··· EXTRACTED TEXT ···

Purpose of the Study:

  • To develop a machine learning/AI approach for predicting FVIII inhibitors in HA patients.
  • To identify biomarkers associated with inhibitor development.
  • To address data imbalance and improve prediction accuracy.

Main Methods:

  • Data sanitization and encoding were performed on the CHAMP dataset.
  • Random Over-sampling (ROS) addressed data imbalance.
  • Multiple machine learning models (Random Forest, XGBoost, etc.) were trained and evaluated using stratified k-fold cross-validation and GridSearchCV.
  • SHAP (SHapley Additive exPlanations) was used for explainable AI analysis.

Main Results:

  • The Random Forest model achieved 97.37% accuracy, outperforming other classifiers.
  • SHAP analysis identified key predictive variables including Clinical Severity, Variant Type, Exon, and HGVS cDNA.
  • Biomarkers associated with FVIII inhibition were identified.

Conclusions:

  • The study presents a breakthrough in early prediction of FVIII inhibitors in HA patients.
  • The integrated approach (preprocessing, Random Forest, SHAP) offers a novel solution for personalized treatment.
  • This facilitates the development of targeted and effective therapies for HA patients.

···

→ **PROBLEM REQUIREMENTS**
Answer the following from the study summary above.
(a) What does the study aim to predict in HA patients?
(b) Which technique was used to address data imbalance?
(c) Which model achieved the highest accuracy, and what was that accuracy?

··· THE DATA ···

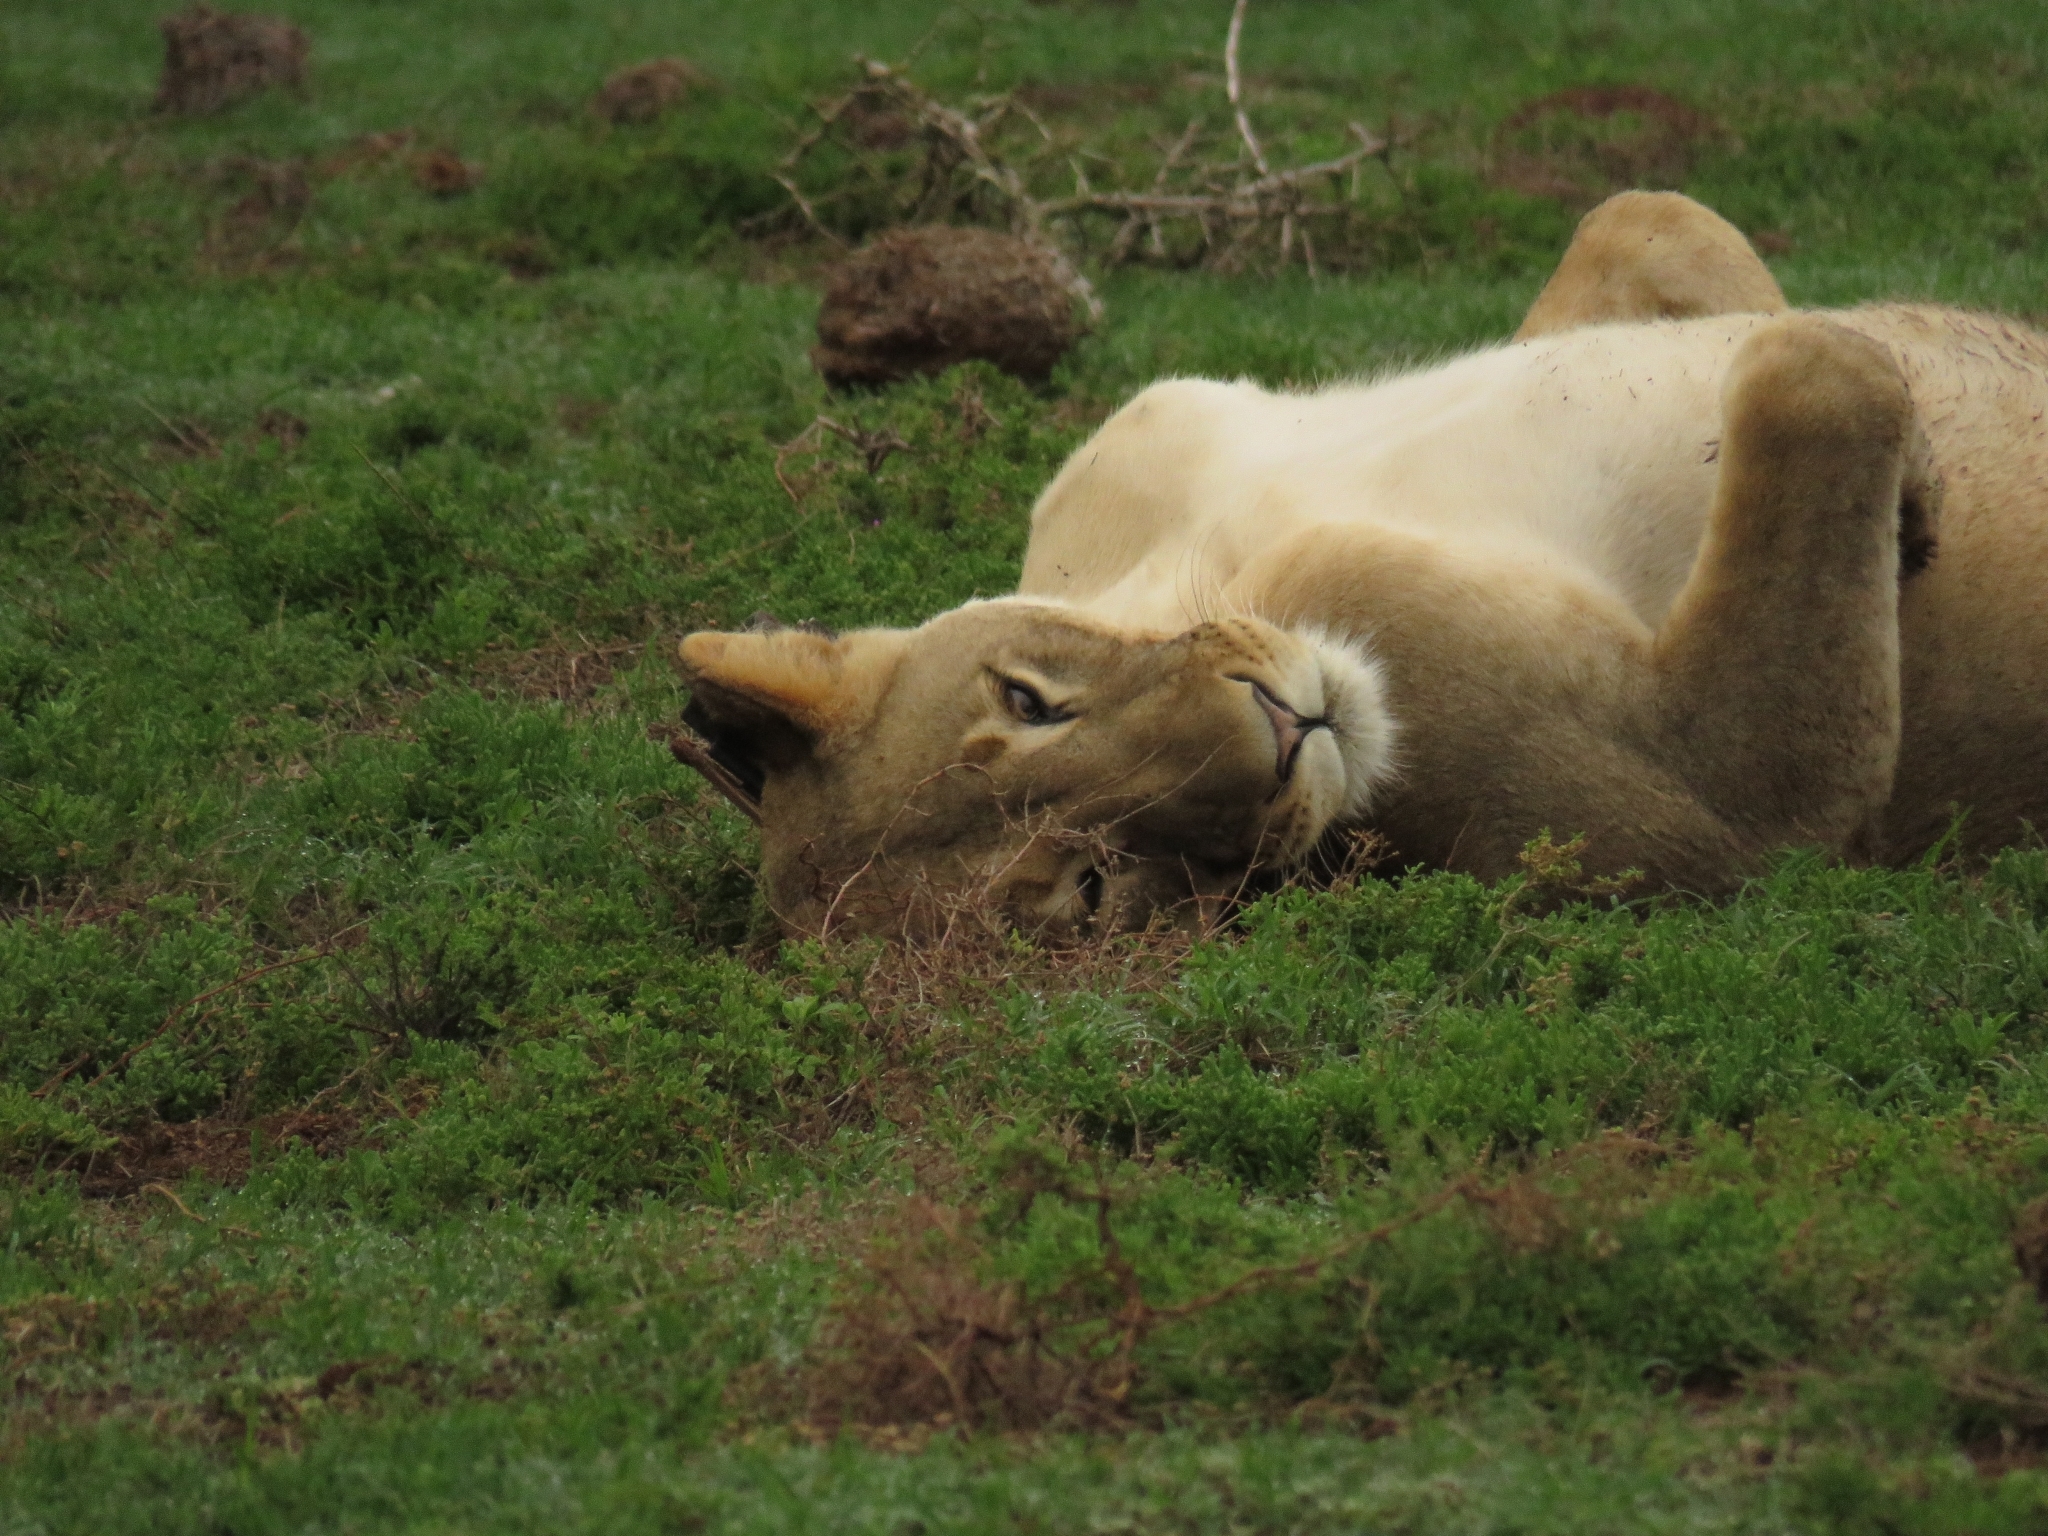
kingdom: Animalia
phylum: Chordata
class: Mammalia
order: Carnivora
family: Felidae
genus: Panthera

···
··· THE DATA ···

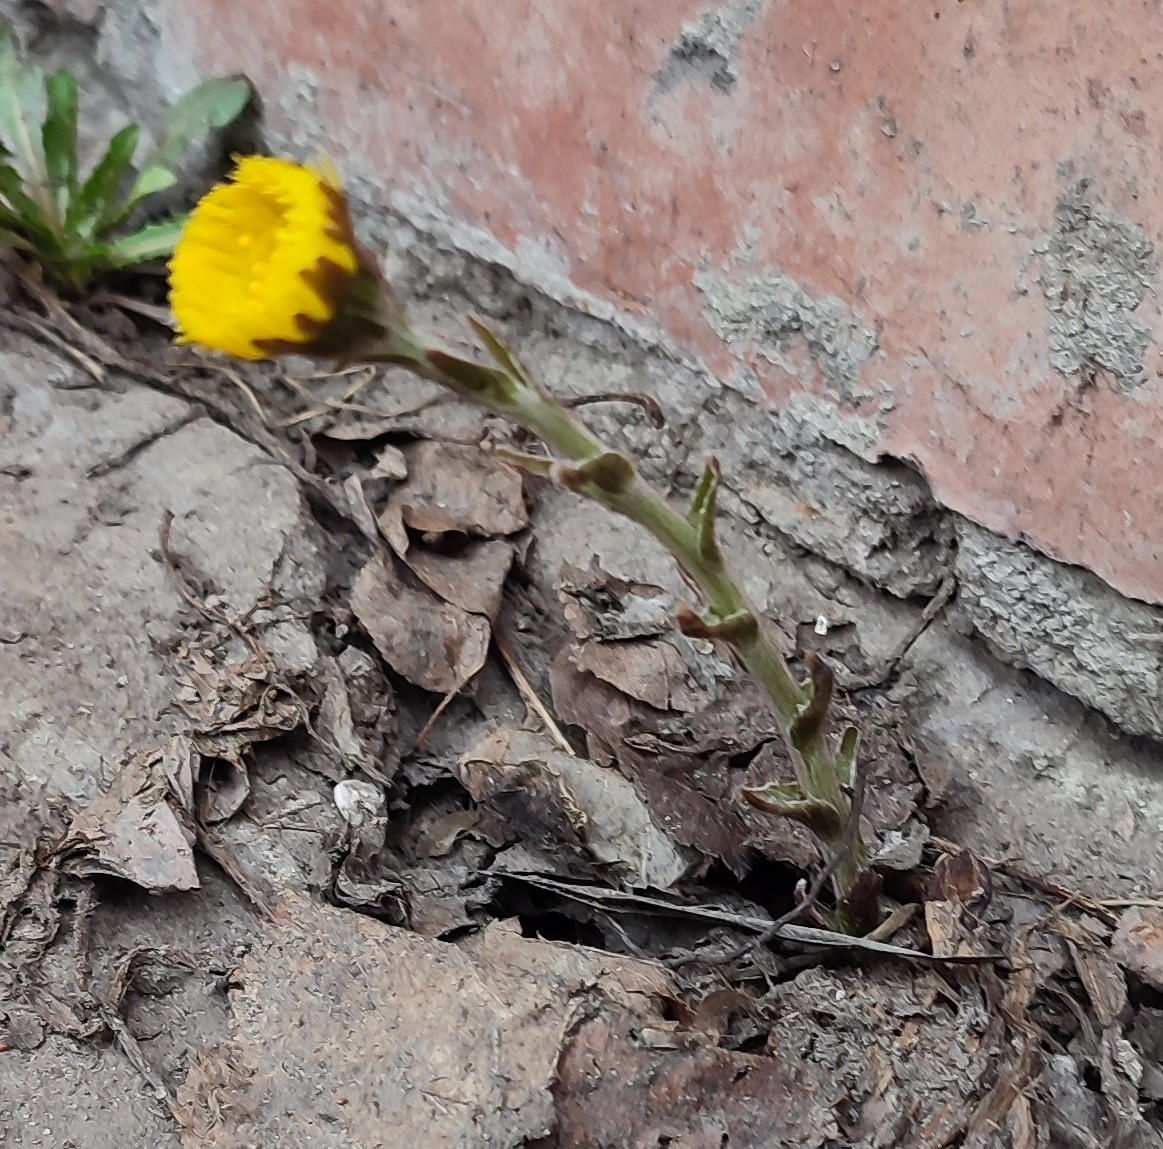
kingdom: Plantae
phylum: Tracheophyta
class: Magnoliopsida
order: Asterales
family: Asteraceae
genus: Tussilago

···

→ **WRITTEN RESPONSE**
(a) FVIII inhibitors.
(b) Random Over-sampling (ROS).
(c) Random Forest, at 97.37%.